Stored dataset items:
════

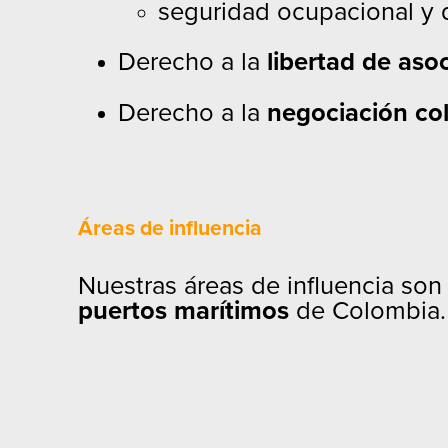
seguridad ocupacional y 
Derecho a la
libertad de aso
Derecho a la
negociación col
Áreas de influencia
Nuestras áreas de influencia so
puertos marítimos
de Colombia.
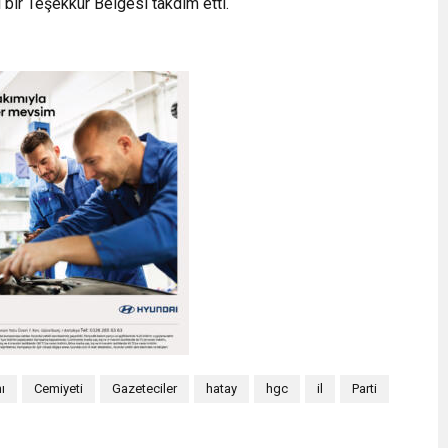
bir Teşekkür Belgesi takdim etti.
ı
Cemiyeti
Gazeteciler
hatay
hgc
il
Parti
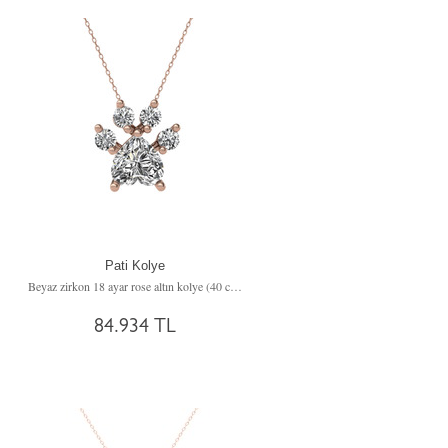
Pati Kolye
Beyaz zirkon 18 ayar rose altın kolye (40 cm rose altın rolo zincir)
84.934 TL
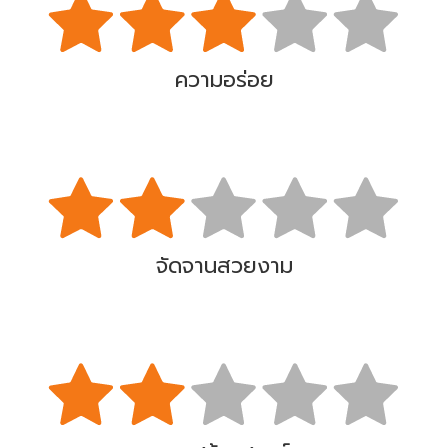
ความอร่อย
จัดจานสวยงาม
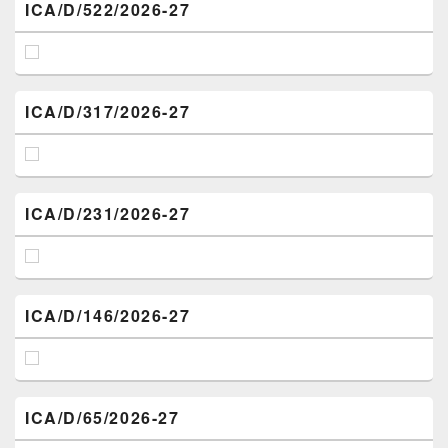
ICA/D/522/2026-27
ICA/D/317/2026-27
ICA/D/231/2026-27
ICA/D/146/2026-27
ICA/D/65/2026-27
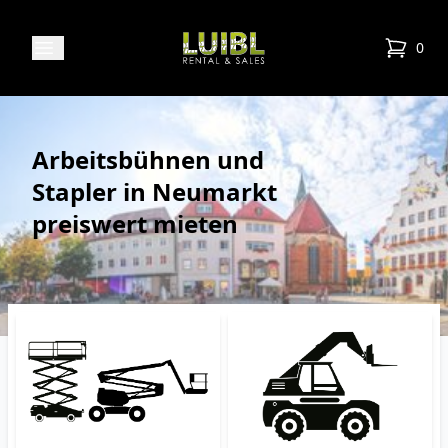
Luibl Rental & Sales
Open menu
0
items in
Arbeitsbühnen und
Stapler in Neumarkt
preiswert mieten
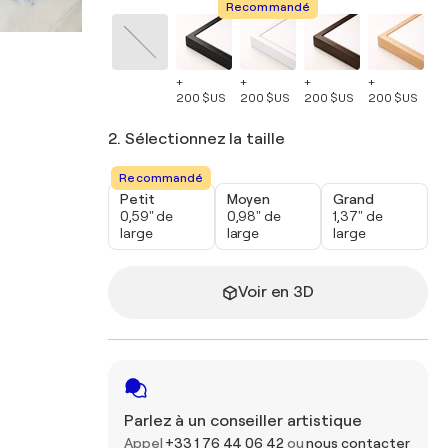
Recommandé
+
+
+
+
+
200 $US
200 $US
200 $US
200 $US
20
2. Sélectionnez la taille
Recommandé
Petit
Moyen
Grand
0,59" de
0,98" de
1,37" de
large
large
large
Voir en 3D
Parlez à un conseiller artistique
Appel
+33 1 76 44 06 42
ou
nous contacter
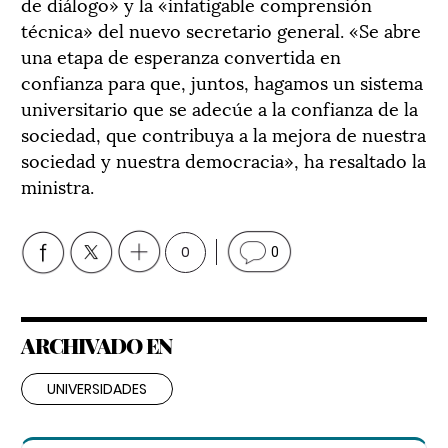
de diálogo» y la «infatigable comprensión
técnica» del nuevo secretario general. «Se abre
una etapa de esperanza convertida en
confianza para que, juntos, hagamos un sistema
universitario que se adecúe a la confianza de la
sociedad, que contribuya a la mejora de nuestra
sociedad y nuestra democracia», ha resaltado la
ministra.
0
0
ARCHIVADO EN
UNIVERSIDADES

════

◆ **WHAT THE EXERCISE ASKS**
From the first line to the last, retype the entries above exactly, minus the pictures.

◆ **RESULT BELOW**
seguridad ocupacional y 
Derecho a la
libertad de aso
Derecho a la
negociación col
Áreas de influencia
Nuestras áreas de influencia so
puertos marítimos
de Colombia.
bir Teşekkür Belgesi takdim etti.
ı
Cemiyeti
Gazeteciler
hatay
hgc
il
Parti
Pati Kolye
Beyaz zirkon 18 ayar rose altın kolye (40 cm rose altın rolo zincir)
84.934 TL
ความอร่อย
จัดจานสวยงาม
ICA/D/522/2026-27
ICA/D/317/2026-27
ICA/D/231/2026-27
ICA/D/146/2026-27
ICA/D/65/2026-27
Luibl Rental & Sales
Open menu
0
items in
Arbeitsbühnen und
Stapler in Neumarkt
preiswert mieten
Recommandé
+
+
+
+
+
200 $US
200 $US
200 $US
200 $US
20
2. Sélectionnez la taille
Recommandé
Petit
Moyen
Grand
0,59" de
0,98" de
1,37" de
large
large
large
Voir en 3D
Parlez à un conseiller artistique
Appel
+33 1 76 44 06 42
ou
nous contacter
de diálogo» y la «infatigable comprensión
técnica» del nuevo secretario general. «Se abre
una etapa de esperanza convertida en
confianza para que, juntos, hagamos un sistema
universitario que se adecúe a la confianza de la
sociedad, que contribuya a la mejora de nuestra
sociedad y nuestra democracia», ha resaltado la
ministra.
0
0
ARCHIVADO EN
UNIVERSIDADES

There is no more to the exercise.